1.    Magnez-vous le cul on est à la bourre

2.    Allez, salut, et bonne bourre

Je n’avais plus rien à dire, alors j’ai écrit : "Bon, hé bien, salut, et bonne bourre... " (j’ai mis ma signature).

Je me suis souvenue que la soirée à Bussy n’était pas finie. J’ai imaginé que Bourre était rentré chez lui et répondait au téléphone. Que mon cœur battait à mille tours/minute et que tu me portais jusque chez toi parce que mes jambes se dérobaient à tout office. Que je piratais des plans visuels, genre tes objets familiers, chaise, table de travail, cendrier, réveil-matin. Ivre de dévotion, j’allais connaître enfin la chaleur de ta peau, j’allais toucher ta force d’homme du bout de mes doigts, j’allais être heureuse et fière que tu bandes sur moi.
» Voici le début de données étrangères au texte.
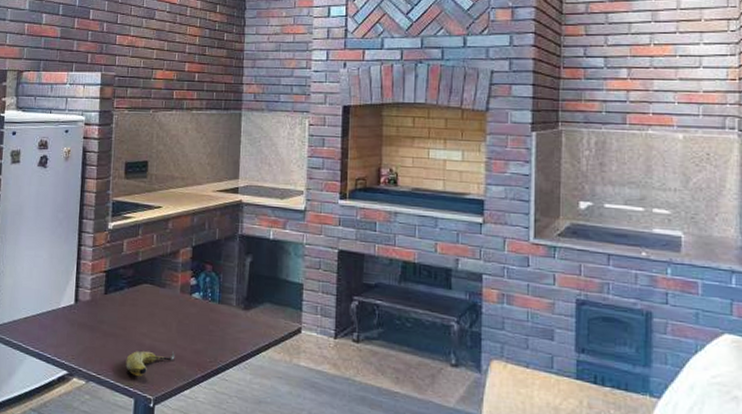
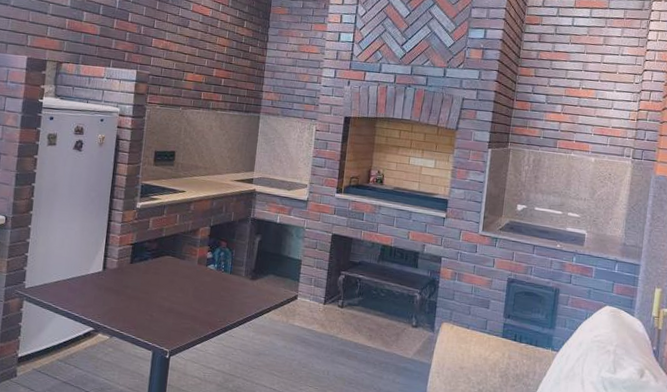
fruit: present [125,350,175,377] -> none [146,311,190,333]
Or, par quelque subtilité cruelle, tu me refusais l’accès à ton paradis busséyois, et tu me prenais sans ménagement dans la cabine téléphonique, et je criais : « coupez, coupez ! mauvais ! » Mauvais scénario, acteurs fatigués et démotivés, j’étais pas loin de changer de métier et de banlieue, quand mes yeux rencontraient la couverture d’un autre bouquin :

 

« Tippi of Africa ,la petite fille qui parle aux animaux » de Sylvie et Alain Degré

 

[...] « J’avais dix-neuf ans. Pantalon noir, chemise noire, feutre noir, écharpe noire, je déclamais du Kérouac [...] J’allais mal. [...] J’ai vendu tout ce qui avait un peu de valeur et je suis parti pour New-York.  Dans ma piaule, à l’auberge de jeunesse, je relisais « trafiquant d’épaves » de Stevenson, ma bible de l’époque. Un mot glissé sous la porte : « Want to suck your dick, come to the bathroom ».  [...] 

 

Personne dans la salle de bains. Quand il retourne dans sa chambre, plus de fringues, plus de chapeau, plus de passeport, plus de Stevenson. Même les cents dollars ont disparus !

 

Allez, bon safari !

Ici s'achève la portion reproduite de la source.